Rescue teams used boats and helicopters to gain entry to parts of Ilhéus, Itabuna, Irecê and a hundred other cities. Neighboring states sent aircraft and firefighters to help the police and members of the armed forces, while volunteers distributed donations of food, mattresses and blankets for the poorest communities.
Like regions large and small across a globe disrupted by climate change, Bahia has been experiencing weather extremes in recent years.
For the past five years, Bahia and its neighbors in the northeast have suffered from a stubborn drought. But early this month, the skies opened, and for weeks Bahia has been hit by extraordinary intermittent rainfall. It is the heaviest rainfall for December in the state in three decades, according to Brazil’s center for monitoring natural disasters.
The waters came for Gerisnon Vieira Lima and his family early one morning about two weeks ago in the city of Guaratinga, in southern Bahia.
As the water level rose rapidly inside the home he shares with his 70-year-old mother and three other relatives, Mr. Vieira Lima rushed to save any piece of furniture or belongings he could, though he figured he would have another chance.
“I thought we would come back after the rain went down — but we couldn’t,” the 35-year-old gas station attendant said.
As he watched, his home gave way to a torrent of rubble.
Since then, Mr. Vieira Lima and his family have been camped in his sister’s house as they try to recover from the trauma. “It was very sad, very hard,” he said. “I’ve never seen something like this.”
The situation grew even more dire over the Christmas holiday weekend after the extreme rain led to the collapse of two dams. The first burst in Vitória da Conquista, in the southern part of the state, on Saturday night, and the second on Sunday morning 125 miles north, in Jussiape.
“There are more than 116 municipalities in a state of emergency,” said a Brazilian congressman from Bahia, Valmir Assunção. “The rains destroyed bridges, roads and houses in our state.”
Natalie Unterstell, president of the Institute Talanoa, a climate policy think tank in Brazil, pointed out that the latest United Nation report offered “robust evidence” that such weather extremes are the result of climate change.
“The warming of the ocean is particularly relevant to this,” she said. “In 2020, data showed that 80 percent of the seas suffered maritime heat waves, and this boosted disasters such as the one in Bahia.”
Ms.
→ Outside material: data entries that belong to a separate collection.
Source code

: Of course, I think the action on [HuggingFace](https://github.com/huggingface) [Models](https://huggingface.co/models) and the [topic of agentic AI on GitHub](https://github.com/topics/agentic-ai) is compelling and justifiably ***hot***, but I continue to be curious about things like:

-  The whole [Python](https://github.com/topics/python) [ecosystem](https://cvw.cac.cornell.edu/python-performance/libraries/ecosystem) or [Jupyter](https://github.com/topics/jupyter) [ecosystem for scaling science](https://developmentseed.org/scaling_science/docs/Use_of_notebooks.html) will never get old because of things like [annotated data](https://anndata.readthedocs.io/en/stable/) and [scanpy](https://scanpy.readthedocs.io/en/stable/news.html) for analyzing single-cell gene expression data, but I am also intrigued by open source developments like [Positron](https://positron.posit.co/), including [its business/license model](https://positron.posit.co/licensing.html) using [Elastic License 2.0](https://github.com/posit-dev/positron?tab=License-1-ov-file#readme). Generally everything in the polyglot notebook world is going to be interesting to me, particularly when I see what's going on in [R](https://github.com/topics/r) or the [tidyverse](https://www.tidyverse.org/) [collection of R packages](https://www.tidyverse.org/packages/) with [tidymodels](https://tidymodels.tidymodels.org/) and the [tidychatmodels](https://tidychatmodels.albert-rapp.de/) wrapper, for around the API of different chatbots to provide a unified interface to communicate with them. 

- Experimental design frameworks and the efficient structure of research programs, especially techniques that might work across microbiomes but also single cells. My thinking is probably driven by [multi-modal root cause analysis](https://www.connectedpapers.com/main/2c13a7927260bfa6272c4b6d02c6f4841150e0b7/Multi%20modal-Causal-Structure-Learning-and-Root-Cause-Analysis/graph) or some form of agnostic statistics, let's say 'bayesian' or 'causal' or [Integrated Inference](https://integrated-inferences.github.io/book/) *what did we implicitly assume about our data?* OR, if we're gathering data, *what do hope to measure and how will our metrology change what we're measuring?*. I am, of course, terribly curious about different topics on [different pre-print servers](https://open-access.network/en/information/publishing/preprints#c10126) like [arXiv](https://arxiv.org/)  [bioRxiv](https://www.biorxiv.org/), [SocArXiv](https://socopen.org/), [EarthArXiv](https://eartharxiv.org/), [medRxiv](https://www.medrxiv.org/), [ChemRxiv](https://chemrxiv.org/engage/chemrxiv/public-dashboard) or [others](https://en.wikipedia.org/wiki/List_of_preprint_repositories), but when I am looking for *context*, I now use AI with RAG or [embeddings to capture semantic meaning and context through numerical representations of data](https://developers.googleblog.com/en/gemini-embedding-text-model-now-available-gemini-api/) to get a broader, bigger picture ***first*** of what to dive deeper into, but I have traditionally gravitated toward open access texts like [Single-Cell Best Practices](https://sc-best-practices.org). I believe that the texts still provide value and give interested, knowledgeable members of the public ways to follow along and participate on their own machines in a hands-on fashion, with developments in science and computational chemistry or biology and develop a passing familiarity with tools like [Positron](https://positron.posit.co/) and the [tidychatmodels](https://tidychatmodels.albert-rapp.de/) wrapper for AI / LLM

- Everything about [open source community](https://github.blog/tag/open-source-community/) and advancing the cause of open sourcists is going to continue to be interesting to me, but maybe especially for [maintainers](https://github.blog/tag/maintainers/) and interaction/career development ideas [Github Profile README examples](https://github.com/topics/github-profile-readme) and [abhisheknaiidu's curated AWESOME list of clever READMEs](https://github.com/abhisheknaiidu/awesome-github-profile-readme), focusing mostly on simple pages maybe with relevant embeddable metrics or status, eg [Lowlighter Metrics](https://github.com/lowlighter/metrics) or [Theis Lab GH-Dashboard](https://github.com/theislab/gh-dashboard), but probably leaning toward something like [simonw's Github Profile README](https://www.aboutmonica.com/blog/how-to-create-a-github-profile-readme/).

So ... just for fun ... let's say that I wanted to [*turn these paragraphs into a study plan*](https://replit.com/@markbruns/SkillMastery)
Unterstell urged governments like that of Brazil to take climate change into account when rebuilding. “Brazil is built to a climate that no longer exists,” she said.
On Tuesday, Mr. Assunção and other lawmakers met to push for financial resources to rebuild the region. Brazil’s president, Jair Bolsonaro, announced an emergency allotment of aid equivalent to $35 million.
In mid-December, when the rains began, President Bolsonaro flew over some of the hard-hit areas. But on Monday, as the rains peaked, he headed to the southern region of the country for the holiday. He is expected to return to Bahia early in the New Year.
“I hope I don’t need to come back earlier,” Mr. Bolsonaro told a supporter Monday after the dams collapsed, speaking from the sands of Forte beach, in São Francisco do Sul, local media reported.
The president has been criticized on social media for taking time off during the crisis.
“While our people suffer from hunger, unemployment, inflation, epidemics and natural disasters as in Bahia, Bolsonaro took vacations!” one opposition senator, Randolfe Rodrigues, said on Twitter. “Yes! Oblivious to all this, he thought he deserved a break, as a big joke with the Brazilian people.”
The flooding may also set back Brazil’s fight against the pandemic. Mr. Costa, the Bahia governor, said a few cities in his state had lost all their supplies of drugs and vaccines against Covid-19.